Genetic screens have revealed sORF-encoded polypeptides in bacteria, viruses, plants, yeast, worms, insects and humans, in which they control processes as varied as cell death and glucose uptake. Discovery of a new crop of SEPs shows they are more plentiful than previously assumed. The work also reveals a weak spot in gene-finding algorithms and indicates these molecules might also be pervasive in disease.

Peptides in this size range are hard to identify using mass spectrometry, which relies on protein databases full of annotated genes. But by linking high-throughout RNA sequencing with peptide profiling using mass spec, a team of researchers at Harvard University and the Broad Institute identified 90 human SEPs in a human leukemia cell line called K562. Practically all of the SEPs, which are between 18 and 149 amino acids long, have not been described before and have unknown function.

One resource that helped the scientists characterize these SEPs was a custom proteomics database with RNA-seq data from K562 cells, says Harvard University biochemist Alan Saghatelian, who led the work. “This custom database contained every possible polypeptide that could be generated from K562 RNA, which enabled the discovery of unannotated polypeptides.”

The team believes their results show that the human proteome is larger than previously believed. The identification of additional sORFs “underscores the limitations of current gene-finding algorithms for sORF identification,” Saghatelian says.

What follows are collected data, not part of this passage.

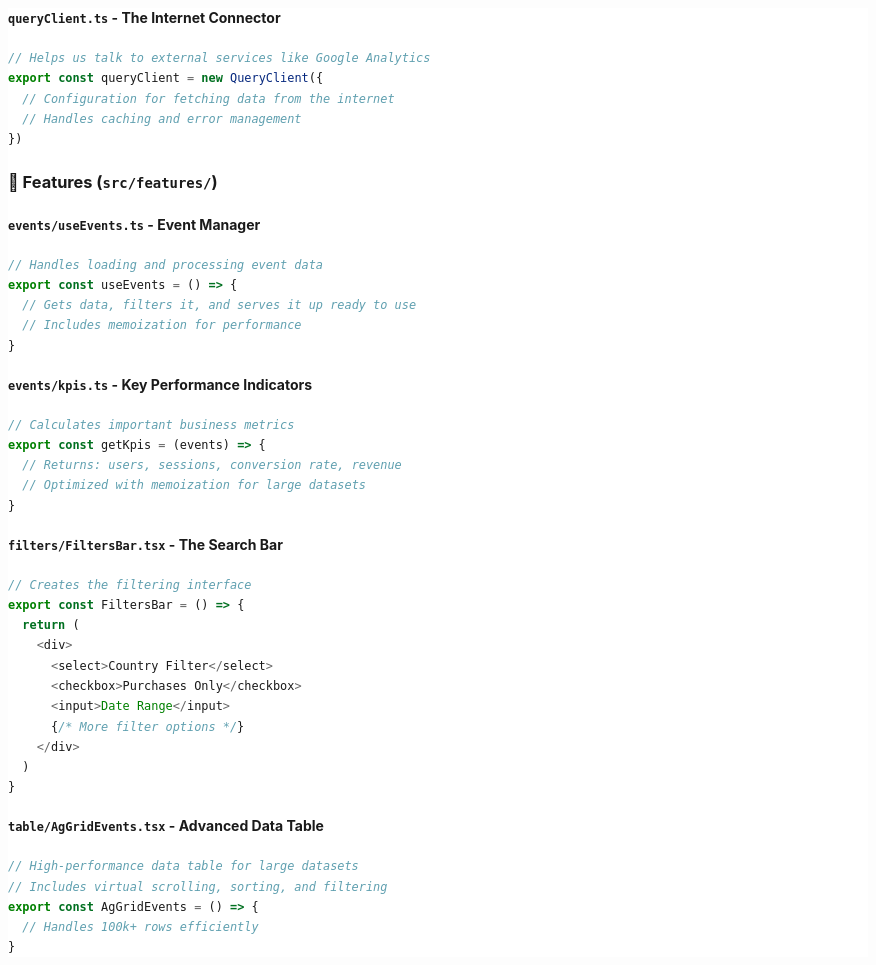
 ```typescript
```

#### `queryClient.ts` - The Internet Connector
```typescript
// Helps us talk to external services like Google Analytics
export const queryClient = new QueryClient({
  // Configuration for fetching data from the internet
  // Handles caching and error management
})
```

### 🎯 Features (`src/features/`)

#### `events/useEvents.ts` - Event Manager
```typescript
// Handles loading and processing event data
export const useEvents = () => {
  // Gets data, filters it, and serves it up ready to use
  // Includes memoization for performance
}
```

#### `events/kpis.ts` - Key Performance Indicators
```typescript
// Calculates important business metrics
export const getKpis = (events) => {
  // Returns: users, sessions, conversion rate, revenue
  // Optimized with memoization for large datasets
}
```

#### `filters/FiltersBar.tsx` - The Search Bar
```typescript
// Creates the filtering interface
export const FiltersBar = () => {
  return (
    <div>
      <select>Country Filter</select>
      <checkbox>Purchases Only</checkbox>
      <input>Date Range</input>
      {/* More filter options */}
    </div>
  )
}
```

#### `table/AgGridEvents.tsx` - Advanced Data Table
```typescript
// High-performance data table for large datasets
// Includes virtual scrolling, sorting, and filtering
export const AgGridEvents = () => {
  // Handles 100k+ rows efficiently
}
```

For example, fewer than half of the genes use ATG as a start codon, which provides “a potential explanation for why some of these sORFs may have been missed.”

Another important find is that regions of RNA considered to be noncoding and a small fraction of noncoding RNAs also produce SEPs, both of which shows that the understanding of protein translation is still incomplete, Saghatelian says.

Next on the agenda is the development of new strategies to characterize the biology of these polypeptides and to then discern which SEPs are associated with disease.